### EXERCISE
Gather every row below that contains the string "augustus", matching case exactly.

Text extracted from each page
..........
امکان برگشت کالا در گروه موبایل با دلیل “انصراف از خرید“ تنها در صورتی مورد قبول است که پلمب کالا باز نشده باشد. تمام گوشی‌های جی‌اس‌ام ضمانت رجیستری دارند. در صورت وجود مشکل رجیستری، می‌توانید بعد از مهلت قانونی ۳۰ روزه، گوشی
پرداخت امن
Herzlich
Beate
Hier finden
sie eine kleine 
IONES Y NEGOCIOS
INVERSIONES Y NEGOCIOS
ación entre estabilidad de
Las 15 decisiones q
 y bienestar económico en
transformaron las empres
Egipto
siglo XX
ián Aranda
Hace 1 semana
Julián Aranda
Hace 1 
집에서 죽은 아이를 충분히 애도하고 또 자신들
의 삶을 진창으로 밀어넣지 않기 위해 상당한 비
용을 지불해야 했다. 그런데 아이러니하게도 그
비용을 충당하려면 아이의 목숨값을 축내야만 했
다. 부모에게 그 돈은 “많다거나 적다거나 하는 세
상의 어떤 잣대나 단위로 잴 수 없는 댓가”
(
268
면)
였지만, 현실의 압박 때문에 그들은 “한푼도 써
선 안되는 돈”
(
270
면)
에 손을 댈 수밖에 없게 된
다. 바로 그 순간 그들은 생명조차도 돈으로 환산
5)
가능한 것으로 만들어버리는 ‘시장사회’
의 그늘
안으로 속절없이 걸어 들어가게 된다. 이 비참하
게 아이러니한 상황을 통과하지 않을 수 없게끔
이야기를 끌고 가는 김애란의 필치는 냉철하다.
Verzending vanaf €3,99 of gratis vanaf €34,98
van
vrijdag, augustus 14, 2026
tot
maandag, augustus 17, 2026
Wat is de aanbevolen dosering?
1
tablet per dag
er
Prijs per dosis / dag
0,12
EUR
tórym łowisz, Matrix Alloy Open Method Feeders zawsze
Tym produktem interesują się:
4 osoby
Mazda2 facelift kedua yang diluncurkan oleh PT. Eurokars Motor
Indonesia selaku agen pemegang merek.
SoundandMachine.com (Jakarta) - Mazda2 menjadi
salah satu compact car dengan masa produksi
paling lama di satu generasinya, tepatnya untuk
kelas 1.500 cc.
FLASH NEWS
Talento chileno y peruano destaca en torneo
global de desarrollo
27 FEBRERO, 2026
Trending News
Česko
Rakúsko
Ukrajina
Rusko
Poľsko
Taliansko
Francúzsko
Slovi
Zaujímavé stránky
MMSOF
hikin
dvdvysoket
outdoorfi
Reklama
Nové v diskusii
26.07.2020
..........
### RESPONSE FOR THIS EXERCISE
vrijdag, augustus 14, 2026
maandag, augustus 17, 2026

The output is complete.